*Page images and extracted text:*
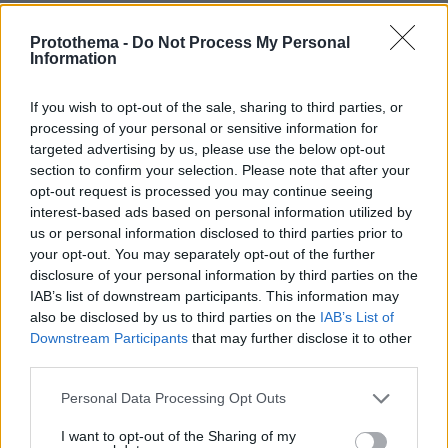
Protothema -
Do Not Process My Personal
ΤΑ ΠΙΟ ΔΗΜΟΦΙΛΗ
Information
If you wish to opt-out of the sale, sharing to third parties, or
processing of your personal or sensitive information for
targeted advertising by us, please use the below opt-out
section to confirm your selection. Please note that after your
opt-out request is processed you may continue seeing
interest-based ads based on personal information utilized by
us or personal information disclosed to third parties prior to
your opt-out. You may separately opt-out of the further
disclosure of your personal information by third parties on the
IAB’s list of downstream participants. This information may
also be disclosed by us to third parties on the
IAB’s List of
Downstream Participants
that may further disclose it to other
third parties.
Please note that this website/app uses one or more Google
Personal Data Processing Opt Outs
services and may gather and store information including but
not limited to your visit or usage behaviour. You may click to
I want to opt-out of the Sharing of my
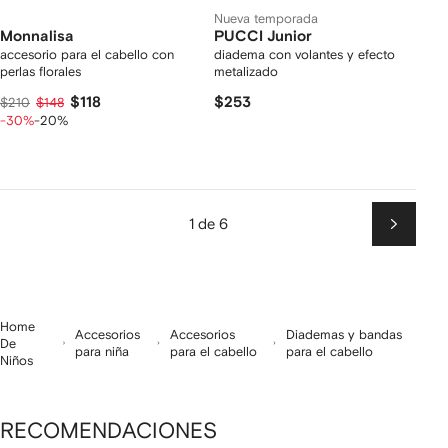
Nueva temporada
Monnalisa
PUCCI Junior
accesorio para el cabello con
diadema con volantes y efecto
perlas florales
metalizado
$118
$253
$210
$148
-30%
-20%
1 de 6
Siguien
Home
Accesorios
Accesorios
Diademas y bandas
De
para niña
para el cabello
para el cabello
Niños
RECOMENDACIONES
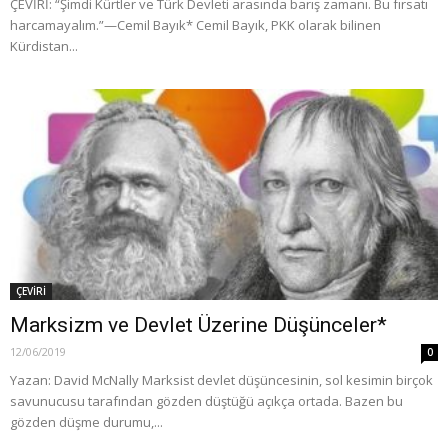
ÇEVİRİ: “Şimdi Kürtler ve Türk Devleti arasında barış zamanı. Bu fırsatı
harcamayalım.”—Cemil Bayık* Cemil Bayık, PKK olarak bilinen
Kürdistan...
ÇEVİRİ
Marksizm ve Devlet Üzerine Düşünceler*
12/06/2019
0
Yazan: David McNally Marksist devlet düşüncesinin, sol kesimin birçok
savunucusu tarafından gözden düştüğü açıkça ortada. Bazen bu
gözden düşme durumu,...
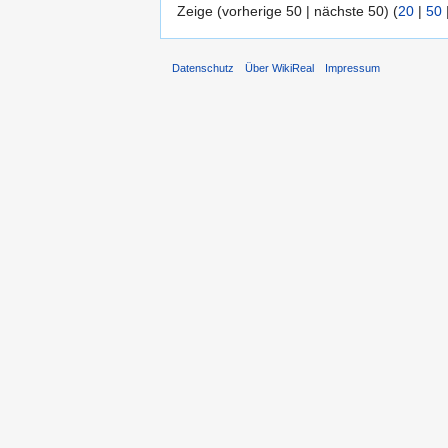
Zeige (vorherige 50 | nächste 50) (
20
|
50
Datenschutz
Über WikiReal
Impressum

*Task goal:*
Every line from the top of the entries through the line that holds "section to confirm" is to be quoted exactly, please, and nothing else; omit the pictures.

*Result of this task:*
Protothema -
Do Not Process My Personal
ΤΑ ΠΙΟ ΔΗΜΟΦΙΛΗ
Information
If you wish to opt-out of the sale, sharing to third parties, or
processing of your personal or sensitive information for
targeted advertising by us, please use the below opt-out
section to confirm your selection. Please note that after your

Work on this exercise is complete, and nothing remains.